Netanyahu also scolded the United Nations for giving the Iranian president "legitimacy" just six decades after the Holocaust. Ahmadinejad addressed the body Wednesday, and in the run-up to the session repeated his belief that the Holocaust is a myth. 

"What a disgrace," Netanyahu said. "What a mockery of the charter of the United Nations." 

Netanyahu challenged the international community to step up and prevent Tehran from acquiring nuclear weapons, but expressed broad disappointment with the United Nations. 

He accused the United Nations of remaining silent on attacks on Israelis from Hamas, and blasted the U.N. Human Rights Council for its "twisted standards." 

The Human Rights Council issued a recent report that condemned Israel for its offensive in the Gaza Strip last January. U.S. Ambassador to the U.N. Susan Rice last week called the report, conducted by South African Judge Richard Goldstone, "unbalanced, one sided and basically unacceptable," but the White House on Wednesday corrected a report that it would not allow the findings to reach the International Criminal Court.

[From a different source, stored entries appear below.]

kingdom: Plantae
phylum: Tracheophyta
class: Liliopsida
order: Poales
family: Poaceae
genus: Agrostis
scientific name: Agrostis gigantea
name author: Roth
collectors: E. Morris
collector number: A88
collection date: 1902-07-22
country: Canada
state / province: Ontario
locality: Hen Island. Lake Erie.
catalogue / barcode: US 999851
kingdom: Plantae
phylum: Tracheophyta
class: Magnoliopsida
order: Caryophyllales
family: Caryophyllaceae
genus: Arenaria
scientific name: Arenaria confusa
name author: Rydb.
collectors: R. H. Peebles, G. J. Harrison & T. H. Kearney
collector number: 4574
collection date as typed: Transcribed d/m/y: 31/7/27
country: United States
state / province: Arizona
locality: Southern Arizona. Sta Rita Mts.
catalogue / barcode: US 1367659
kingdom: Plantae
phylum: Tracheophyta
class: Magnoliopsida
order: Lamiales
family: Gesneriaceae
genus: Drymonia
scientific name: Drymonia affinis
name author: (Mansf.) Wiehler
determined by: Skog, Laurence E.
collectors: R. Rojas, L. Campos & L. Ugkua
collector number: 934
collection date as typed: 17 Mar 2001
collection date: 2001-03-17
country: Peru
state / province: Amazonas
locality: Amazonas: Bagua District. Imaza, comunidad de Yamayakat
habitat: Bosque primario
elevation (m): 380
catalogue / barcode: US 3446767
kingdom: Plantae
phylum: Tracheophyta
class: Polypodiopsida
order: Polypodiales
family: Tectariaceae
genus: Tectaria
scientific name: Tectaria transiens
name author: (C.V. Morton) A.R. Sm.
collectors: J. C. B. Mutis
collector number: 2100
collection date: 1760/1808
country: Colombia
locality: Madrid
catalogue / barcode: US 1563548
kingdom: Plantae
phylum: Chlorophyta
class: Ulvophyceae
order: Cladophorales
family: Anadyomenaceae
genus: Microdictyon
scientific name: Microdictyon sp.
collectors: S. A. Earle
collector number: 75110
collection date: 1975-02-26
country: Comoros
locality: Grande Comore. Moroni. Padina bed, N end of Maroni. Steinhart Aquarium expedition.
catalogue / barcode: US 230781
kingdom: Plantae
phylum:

"What a travesty," Netanyahu said. "Israel justly defended itself against terror." 

He said the latest report presents a test to the international community: "Will you stand with Israel or will you stand with the terrorists?" 

Netanyahu drew applause only when he talked about the need for a Palestinian state and when he finished his speech. 

The day before, President Obama also drew heavy applause when he declared that "America does not accept the legitimacy of continued Israeli settlements." Obama called for Palestinians to end their "incitement of Israel" as well, but that line did not trigger a response from the audience. 

Obama earlier met with Netanyahu and Palestinian President Mahmoud Abbas in a bid to re-start peace talks. It's unclear how Israel will respond to the U.S. president's firm declaration on the settlements. Netanyahu, while suggesting Israel is open to a temporary freeze on West Bank settlements, told FOX News Tuesday that the settlers must be allowed to extend the "possibility of normal life." 

He said the settlers need schools, health clinics and other buildings, and that he believes the issue should come at the end of negotiations -- not the beginning.